Darlene Waldrone, of People for Positive Action, was one of several volunteers who broke ground on the Saranac Riverbank Park Saturday, June 1. The group will meet every Saturday at 2 p.m. through fall to work on the park. The public is welcome to join in. Claire Durham

PLATTSBURGH— In the hot, humid weather of Saturday, June 1, a group of people gathered in the shade of a tree behind the Farmer’s Market pavilion downtown.

A slight breeze picked up as they waited for the rest of their group to show.

The volunteers were members of People for Positive Action, and they were ready to begin cleanup and seed planting at the group’s newly adopted Saranac Riverbank Park.

Last August, People for Positive Action claimed the strip of land along the Saranac River that stretches between the Broad Street and Bridge Street bridges through the city’s Adopt-a-Spot program.
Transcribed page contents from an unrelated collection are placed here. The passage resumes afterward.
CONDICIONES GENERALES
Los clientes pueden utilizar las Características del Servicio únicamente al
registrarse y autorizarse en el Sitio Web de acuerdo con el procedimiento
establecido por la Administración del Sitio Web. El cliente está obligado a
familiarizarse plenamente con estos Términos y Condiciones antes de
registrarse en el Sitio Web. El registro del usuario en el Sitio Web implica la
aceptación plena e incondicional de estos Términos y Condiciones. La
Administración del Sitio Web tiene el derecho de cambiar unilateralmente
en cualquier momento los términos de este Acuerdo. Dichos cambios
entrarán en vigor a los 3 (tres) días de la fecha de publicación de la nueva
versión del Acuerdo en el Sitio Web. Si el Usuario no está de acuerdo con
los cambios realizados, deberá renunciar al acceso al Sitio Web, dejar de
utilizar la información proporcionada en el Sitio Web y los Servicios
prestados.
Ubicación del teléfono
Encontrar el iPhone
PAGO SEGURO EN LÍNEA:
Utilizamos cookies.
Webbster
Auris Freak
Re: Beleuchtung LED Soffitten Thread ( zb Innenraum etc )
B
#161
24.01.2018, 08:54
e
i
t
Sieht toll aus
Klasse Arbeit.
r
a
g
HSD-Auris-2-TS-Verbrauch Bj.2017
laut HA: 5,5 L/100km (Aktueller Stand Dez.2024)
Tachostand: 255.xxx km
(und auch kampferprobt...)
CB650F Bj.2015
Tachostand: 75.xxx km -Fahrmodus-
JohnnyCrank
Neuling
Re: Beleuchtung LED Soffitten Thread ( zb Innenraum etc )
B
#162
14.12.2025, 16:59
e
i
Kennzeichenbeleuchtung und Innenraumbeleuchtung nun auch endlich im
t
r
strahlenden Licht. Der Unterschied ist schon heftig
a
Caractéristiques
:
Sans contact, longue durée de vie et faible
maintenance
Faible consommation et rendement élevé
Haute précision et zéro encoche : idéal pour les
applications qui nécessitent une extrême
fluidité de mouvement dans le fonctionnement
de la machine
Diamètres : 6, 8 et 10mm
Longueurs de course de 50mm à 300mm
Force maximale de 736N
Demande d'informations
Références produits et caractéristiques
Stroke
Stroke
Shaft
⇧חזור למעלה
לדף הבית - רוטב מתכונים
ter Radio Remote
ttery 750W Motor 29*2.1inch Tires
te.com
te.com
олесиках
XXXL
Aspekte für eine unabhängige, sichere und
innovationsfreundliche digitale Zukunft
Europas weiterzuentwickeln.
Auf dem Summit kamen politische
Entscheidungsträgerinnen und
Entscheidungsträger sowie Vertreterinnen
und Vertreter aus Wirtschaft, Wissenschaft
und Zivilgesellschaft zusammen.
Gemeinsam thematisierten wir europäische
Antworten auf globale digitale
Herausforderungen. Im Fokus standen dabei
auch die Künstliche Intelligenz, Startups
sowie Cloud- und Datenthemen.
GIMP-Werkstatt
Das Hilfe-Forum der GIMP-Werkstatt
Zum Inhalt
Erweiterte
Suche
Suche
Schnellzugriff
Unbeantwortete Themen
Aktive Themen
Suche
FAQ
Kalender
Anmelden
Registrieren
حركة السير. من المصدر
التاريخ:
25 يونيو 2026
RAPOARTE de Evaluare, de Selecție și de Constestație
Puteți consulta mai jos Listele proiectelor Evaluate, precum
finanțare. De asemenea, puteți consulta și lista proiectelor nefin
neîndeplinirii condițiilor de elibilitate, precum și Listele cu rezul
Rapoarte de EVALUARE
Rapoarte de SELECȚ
The program allows organizations to claim a natural area to beautify or revitalize it.

All applicants must be approved by a City Council vote before they can begin.

Once completed, the Saranac Riverbank Park will become a community park.

But there is still a lot of work to be done.

Mary Alice Shemo, one of the Chairs of People for Positive Action, said “It’s everybody’s park, it’d be nice if everyone would keep it nice.”

Darlene Waldrone, a volunteer who has been with the group for a couple months, added, “Nothing is more important than supporting your local park.”

The June 1 effort was the first of many Saturdays in the summer and fall that volunteers will be working in the area.

The City of Plattsburgh will provide trash bags, some tools and work gloves, and volunteers are encouraged to bring their own tools if they can.

“It’ll [the cleanup meetings] be a loose thing from summer to fall every Saturday starting at 2 p.m. behind the Farmer’s Market,” Shaun O’Connell, also a Chair of People for Positive Action, said. “Anyone who’s interested can show up.”

O’Connell wants to open up the view of the river by clearing brush and pruning the deciduous trees up to 6 feet high.